The firestorm over the role of the moderator at the second presidential debate shows no signs of dying down. 

First came Tuesday night's event at Hofstra and before it was over there was a major controversy over whether moderator Candy Crowley should have interceded on President Obama’s behalf. 

But wait, there's more. Now we have her managing editor at CNN, Mark Whitaker, sending out an internal memo defending her performance, calling it a “superb job.”

In the memo, first made public by the website TMZ, Whitaker ignores the fact that Crowley herself publicly admitted after the debate that she wasn’t entirely correct when she said Obama did describe the attack on the U.S. consulate in Benghazi, Libya as a terrorist act in a Rose Garden statement one day later. 

Mitt Romney said the president didn’t do it until weeks after the attack. He said on Tuesday night that the president continued to say the Sept. 11 attack that killed our ambassador to Libya and three other Americans was the result of anger at an anti-Muslim video produced in the United States and seen on YouTube.

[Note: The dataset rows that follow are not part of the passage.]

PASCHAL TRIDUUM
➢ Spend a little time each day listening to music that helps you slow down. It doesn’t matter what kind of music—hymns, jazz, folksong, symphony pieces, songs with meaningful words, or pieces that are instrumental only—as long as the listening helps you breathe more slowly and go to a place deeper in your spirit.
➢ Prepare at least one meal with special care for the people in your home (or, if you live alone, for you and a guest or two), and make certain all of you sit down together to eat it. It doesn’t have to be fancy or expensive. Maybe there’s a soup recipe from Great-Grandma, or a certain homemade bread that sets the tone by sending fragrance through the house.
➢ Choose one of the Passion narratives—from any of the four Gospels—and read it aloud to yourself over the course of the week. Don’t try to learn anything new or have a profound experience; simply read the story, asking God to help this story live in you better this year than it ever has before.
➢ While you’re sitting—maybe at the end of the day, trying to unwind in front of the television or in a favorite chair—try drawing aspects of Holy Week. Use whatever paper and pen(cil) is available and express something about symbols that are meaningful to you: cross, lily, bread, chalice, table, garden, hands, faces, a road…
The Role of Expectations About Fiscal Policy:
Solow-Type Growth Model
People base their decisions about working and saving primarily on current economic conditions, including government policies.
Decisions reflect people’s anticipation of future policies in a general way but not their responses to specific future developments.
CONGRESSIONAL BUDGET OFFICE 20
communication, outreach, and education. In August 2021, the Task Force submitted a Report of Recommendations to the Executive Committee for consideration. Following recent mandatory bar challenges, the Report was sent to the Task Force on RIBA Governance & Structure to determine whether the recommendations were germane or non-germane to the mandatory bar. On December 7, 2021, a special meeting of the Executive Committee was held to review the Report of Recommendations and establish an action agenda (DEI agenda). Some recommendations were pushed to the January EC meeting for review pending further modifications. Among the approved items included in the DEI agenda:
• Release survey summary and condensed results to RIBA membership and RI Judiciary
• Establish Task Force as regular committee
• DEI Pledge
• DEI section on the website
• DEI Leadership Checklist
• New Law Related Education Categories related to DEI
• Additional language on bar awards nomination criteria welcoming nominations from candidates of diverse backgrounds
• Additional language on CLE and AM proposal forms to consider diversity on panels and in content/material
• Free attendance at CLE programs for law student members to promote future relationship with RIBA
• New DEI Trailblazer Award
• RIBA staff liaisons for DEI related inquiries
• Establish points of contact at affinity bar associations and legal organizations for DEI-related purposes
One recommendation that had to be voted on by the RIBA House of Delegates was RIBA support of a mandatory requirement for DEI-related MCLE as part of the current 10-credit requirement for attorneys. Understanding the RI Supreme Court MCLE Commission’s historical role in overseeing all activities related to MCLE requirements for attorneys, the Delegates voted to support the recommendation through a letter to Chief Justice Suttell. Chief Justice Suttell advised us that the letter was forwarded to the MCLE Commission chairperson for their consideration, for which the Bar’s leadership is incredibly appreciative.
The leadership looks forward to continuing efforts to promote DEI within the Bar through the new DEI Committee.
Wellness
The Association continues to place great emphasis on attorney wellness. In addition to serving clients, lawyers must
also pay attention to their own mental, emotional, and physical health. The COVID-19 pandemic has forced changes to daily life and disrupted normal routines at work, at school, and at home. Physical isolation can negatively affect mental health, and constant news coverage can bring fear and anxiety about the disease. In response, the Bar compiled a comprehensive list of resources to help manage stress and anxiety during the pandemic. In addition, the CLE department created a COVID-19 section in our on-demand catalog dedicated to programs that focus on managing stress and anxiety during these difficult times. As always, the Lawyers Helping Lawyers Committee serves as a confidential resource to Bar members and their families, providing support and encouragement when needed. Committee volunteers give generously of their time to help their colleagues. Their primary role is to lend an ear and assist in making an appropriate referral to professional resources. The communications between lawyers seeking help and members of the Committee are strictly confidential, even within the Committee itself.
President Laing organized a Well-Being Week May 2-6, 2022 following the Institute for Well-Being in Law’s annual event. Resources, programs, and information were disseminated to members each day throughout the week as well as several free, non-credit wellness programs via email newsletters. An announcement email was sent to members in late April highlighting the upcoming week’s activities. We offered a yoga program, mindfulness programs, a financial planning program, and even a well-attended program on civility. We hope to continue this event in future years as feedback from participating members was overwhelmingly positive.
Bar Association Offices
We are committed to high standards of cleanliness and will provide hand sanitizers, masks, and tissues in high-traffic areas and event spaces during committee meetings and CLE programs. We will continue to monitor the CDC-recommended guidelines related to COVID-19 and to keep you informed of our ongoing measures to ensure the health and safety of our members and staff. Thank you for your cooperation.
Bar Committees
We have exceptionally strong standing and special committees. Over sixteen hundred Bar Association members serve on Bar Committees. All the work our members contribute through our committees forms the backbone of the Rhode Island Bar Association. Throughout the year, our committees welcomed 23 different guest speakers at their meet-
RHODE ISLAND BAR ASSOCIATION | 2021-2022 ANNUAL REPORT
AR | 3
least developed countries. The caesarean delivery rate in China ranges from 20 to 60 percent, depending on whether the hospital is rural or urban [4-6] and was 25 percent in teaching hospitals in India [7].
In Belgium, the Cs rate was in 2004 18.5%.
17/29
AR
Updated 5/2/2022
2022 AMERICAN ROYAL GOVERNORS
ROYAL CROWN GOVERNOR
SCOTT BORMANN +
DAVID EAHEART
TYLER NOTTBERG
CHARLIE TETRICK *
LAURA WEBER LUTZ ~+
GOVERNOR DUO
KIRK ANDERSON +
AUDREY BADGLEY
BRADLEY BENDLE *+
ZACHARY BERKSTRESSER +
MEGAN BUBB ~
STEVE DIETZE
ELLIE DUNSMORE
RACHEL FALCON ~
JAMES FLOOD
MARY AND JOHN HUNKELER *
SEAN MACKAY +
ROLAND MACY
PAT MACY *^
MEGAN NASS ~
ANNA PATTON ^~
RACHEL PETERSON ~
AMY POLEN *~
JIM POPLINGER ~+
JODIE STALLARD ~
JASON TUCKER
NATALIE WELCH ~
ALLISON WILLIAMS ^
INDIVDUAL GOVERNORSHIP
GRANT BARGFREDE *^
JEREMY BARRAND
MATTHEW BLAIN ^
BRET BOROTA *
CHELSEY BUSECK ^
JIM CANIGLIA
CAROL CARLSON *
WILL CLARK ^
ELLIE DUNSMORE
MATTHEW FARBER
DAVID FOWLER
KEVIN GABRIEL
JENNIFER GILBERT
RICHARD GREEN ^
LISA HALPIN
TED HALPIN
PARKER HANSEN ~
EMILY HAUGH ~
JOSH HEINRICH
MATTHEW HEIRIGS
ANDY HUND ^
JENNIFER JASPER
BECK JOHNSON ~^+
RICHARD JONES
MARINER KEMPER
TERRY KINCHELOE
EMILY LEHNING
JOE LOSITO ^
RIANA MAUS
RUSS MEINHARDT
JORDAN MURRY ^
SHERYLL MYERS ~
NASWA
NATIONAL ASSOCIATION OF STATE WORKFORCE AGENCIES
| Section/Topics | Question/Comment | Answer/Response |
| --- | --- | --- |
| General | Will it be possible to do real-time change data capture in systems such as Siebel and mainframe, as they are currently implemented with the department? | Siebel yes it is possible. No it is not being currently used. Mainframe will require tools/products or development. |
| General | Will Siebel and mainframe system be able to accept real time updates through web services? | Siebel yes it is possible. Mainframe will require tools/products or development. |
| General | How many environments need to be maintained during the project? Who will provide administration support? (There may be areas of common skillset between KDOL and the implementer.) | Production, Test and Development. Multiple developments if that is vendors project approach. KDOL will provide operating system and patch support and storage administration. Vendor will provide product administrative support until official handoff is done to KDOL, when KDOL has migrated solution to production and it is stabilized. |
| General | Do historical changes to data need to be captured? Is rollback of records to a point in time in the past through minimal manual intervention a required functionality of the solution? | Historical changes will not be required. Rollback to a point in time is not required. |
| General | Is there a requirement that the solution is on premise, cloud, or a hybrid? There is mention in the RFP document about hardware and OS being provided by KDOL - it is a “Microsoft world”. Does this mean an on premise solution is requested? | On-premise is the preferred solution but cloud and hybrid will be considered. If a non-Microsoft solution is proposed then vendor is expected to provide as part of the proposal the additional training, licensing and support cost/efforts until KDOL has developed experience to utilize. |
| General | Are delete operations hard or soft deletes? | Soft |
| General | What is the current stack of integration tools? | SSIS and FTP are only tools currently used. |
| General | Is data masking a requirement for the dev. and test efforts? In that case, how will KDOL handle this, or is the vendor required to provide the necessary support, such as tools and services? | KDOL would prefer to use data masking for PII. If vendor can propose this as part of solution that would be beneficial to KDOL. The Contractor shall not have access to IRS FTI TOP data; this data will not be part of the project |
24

"He did in fact call it an 'act of terror,'" Crowley said in the debate. She was referring to the part of Obama’s statement on Sept. 12 that "no acts of terror will ever shake the resolve of this great nation."

When a post-debate fact check of the transcript revealed that Obama was not directly referring to the Libya attack when he described “acts of terror,” Crowley revised her own remarks conceding that Romney “was right in the main.”